D’autre part, tous ceux qui par leurs initiatives militantes (réunions publiques, tractages, sites, blogs, actions de blocage …) ont contribué à faire comprendre aux Français les enjeux de cette bataille sociale.

Sur la grève par procuration
Quand 70% des Français approuvent les grèves, cela signifie que la « grève par procuration » n’est pas une idée à disqualifier d’un revers de main. Le problème majeur est que les secteurs en capacité de démarrer des grèves efficaces « au nom de tous et de l’intérêt général » sont souvent ceux qui sont le moins percutés immédiatement par la contre-réforme, aujourd’hui celle des retraites. Ce qui au passage permet de comprendre pourquoi les gouvernements ont intérêt à maintenir, tout en les réduisant régulièrement, quelques avantages sociaux significatifs aux salariés de certains secteurs stratégiques (SNCF, RATP, routiers, ports, raffineries, aiguilleurs du ciel..).

Sur le rôle des médias
La plupart des grands médias ont répété, en boucle ou mezzo-voce, la ritournelle UMP-Medef selon laquelle il n’y aurait pas d’autre solution que de travailler plus longtemps. Alors même que 70% des Français pensaient le contraire. Un slogan brandi dans la manifestation lyonnaise résumait cela parfaitement : « MEDIAS partout, INFO nulle part ! ». Beaucoup d’articles pertinents ont montré de quel côté se sont positionnés les grands médias écrits et audio-visuels. Coluche, il y a longtemps déjà, avait trouvé une formule assez juste : « Les journalistes ne croient pas les mensonges des hommes politiques, mais ils les répètent, c’est pire ! ».

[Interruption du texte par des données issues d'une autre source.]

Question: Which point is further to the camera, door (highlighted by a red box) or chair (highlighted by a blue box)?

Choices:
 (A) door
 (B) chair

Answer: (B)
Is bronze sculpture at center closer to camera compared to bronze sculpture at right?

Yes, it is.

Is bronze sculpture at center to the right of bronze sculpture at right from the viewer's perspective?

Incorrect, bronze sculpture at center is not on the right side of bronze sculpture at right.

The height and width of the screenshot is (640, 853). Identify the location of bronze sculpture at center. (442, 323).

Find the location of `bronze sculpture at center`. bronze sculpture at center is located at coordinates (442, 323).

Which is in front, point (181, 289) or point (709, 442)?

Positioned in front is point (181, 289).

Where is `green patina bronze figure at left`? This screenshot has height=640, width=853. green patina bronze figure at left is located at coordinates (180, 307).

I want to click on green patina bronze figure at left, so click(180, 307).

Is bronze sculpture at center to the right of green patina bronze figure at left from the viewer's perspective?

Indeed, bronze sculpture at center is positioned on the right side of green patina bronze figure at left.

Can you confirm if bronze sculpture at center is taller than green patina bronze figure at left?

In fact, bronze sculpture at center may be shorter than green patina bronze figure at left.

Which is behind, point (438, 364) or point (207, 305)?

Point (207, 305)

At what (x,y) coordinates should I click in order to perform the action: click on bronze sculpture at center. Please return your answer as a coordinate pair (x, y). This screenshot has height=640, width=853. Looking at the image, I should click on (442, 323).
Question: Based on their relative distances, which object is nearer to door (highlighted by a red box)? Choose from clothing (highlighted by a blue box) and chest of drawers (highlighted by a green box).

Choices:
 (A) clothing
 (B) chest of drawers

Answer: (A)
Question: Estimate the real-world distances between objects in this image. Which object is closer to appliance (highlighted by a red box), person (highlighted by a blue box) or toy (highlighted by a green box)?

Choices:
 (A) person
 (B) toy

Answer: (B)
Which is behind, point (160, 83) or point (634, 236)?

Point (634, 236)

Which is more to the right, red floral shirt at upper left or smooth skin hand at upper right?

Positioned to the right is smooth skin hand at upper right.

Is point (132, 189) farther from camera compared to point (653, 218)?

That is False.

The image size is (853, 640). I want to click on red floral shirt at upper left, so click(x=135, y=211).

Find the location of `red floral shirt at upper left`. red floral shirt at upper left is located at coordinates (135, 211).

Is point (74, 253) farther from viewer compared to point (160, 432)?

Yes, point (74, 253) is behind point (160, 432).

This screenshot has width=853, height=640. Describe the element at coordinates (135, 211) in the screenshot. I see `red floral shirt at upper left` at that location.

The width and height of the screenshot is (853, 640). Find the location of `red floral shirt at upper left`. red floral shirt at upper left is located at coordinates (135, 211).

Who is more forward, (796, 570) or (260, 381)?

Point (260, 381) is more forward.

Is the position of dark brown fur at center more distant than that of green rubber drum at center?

Comment être mieux préparés et plus efficaces dans les batailles sociales à venir ?
Vaste question à laquelle chacun pourra apporter des éléments de réponse. Il faudrait que ce débat ait lieu dans chacune des organisations syndicales et politiques, puisqu’on a pu constater leurs limites en matière de cohérence et d’efficacité. Pour notre part, nous considérons qu’il est sain et utile que des initiatives citoyennes locales, unitaires, transversales, déjà existantes ou à créer, viennent ajouter leurs capacités d’analyse, de souplesse et d’imagination aux forces des organisations syndicales et politiques traditionnelles.